Congress wanted to guarantee that the $700 billion financial bailout would limit the eye-popping pay of Wall Street executives, so lawmakers included a mechanism for reviewing executive compensation and penalizing firms that break the rules.

But at the last minute, the Bush administration insisted on a one-sentence change to the provision, congressional aides said. The change stipulated that the penalty would apply only to firms that received bailout funds by selling troubled assets to the government in an auction, which was the way the Treasury Department had said it planned to use the money.

Now, however, the small change looks more like a giant loophole, according to lawmakers and legal experts. In a reversal, the Bush administration has not used auctions for any of the $335 billion committed so far from the rescue package, nor does it plan to use them in the future. Lawmakers and legal experts say the change has effectively repealed the only enforcement mechanism in the law dealing with lavish pay for top executives. “The flimsy executive-compensation restrictions in the original bill are now all but gone,” said Sen. Charles E. Grassley (Iowa), ranking Republican on of the Senate Finance Committee.

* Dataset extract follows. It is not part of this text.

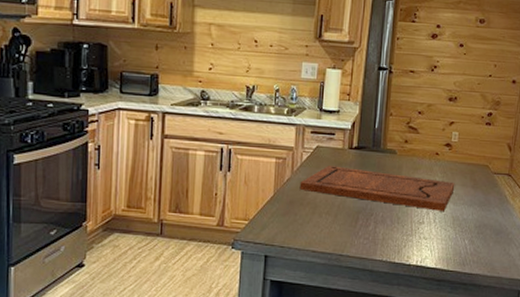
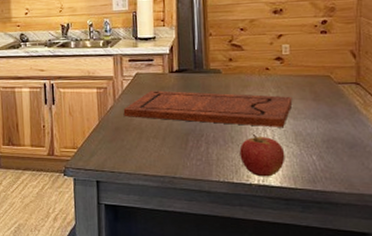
apple: none [403,215,443,258] -> present [239,133,285,177]

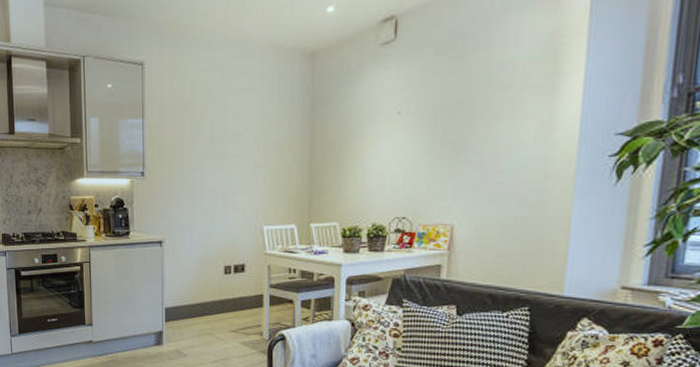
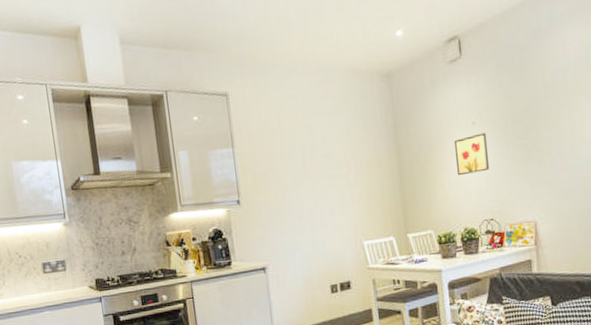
wall art: none [373,124,412,169] -> present [453,133,490,176]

Of course, the bankrupt ideology of Bush deregulationism is a key player here. But the material forces behind this plutocratic putsch affect both parties:

[I]f all bubbles and panics are alike, this one, the worst since the Great Depression, also carried the DNA of our own time. Enron had been a Citigroup client. In a now-forgotten footnote to that scandal, [Democratic “wise man” Bob] Rubin was discovered to have made a phone call to a former colleague in the Treasury Department to float the idea of asking credit-rating agencies to delay downgrading Enron’s debt. This inappropriate lobbying never went anywhere, but Rubin neither apologized nor learned any lessons. “I can see why that call might be questioned,” he wrote in his 2003 memoir, “but I would make it again.” He would say the same this year about his performance at Citigroup during its collapse.

The Republican side of the same tarnished coin is Phil Gramm, the former senator from Texas. Like Rubin, he helped push through banking deregulation when in government in the 1990s, then cashed in on the relaxed rules by joining the banking industry once he left Washington. Gramm is at UBS, which also binged on credit-default swaps and is now receiving a $60 billion bailout from the Swiss government.

It’s a sad snapshot of our century’s establishment that Rubin has been an economic adviser to Barack Obama and Gramm to John McCain. And that both captains of finance remain unapologetic, unaccountable and still at their banks, which have each lost more than 70 percent of their shareholders’ value this year and have collectively announced more than 90,000 layoffs so far.

Our nation’s financial establishment has been extraordinarily skillful at insulating itself from the consequences of its recklessness. Only direct limits on the power they exercise–i.e., the money they have–can prevent (or at least alleviate) future crises.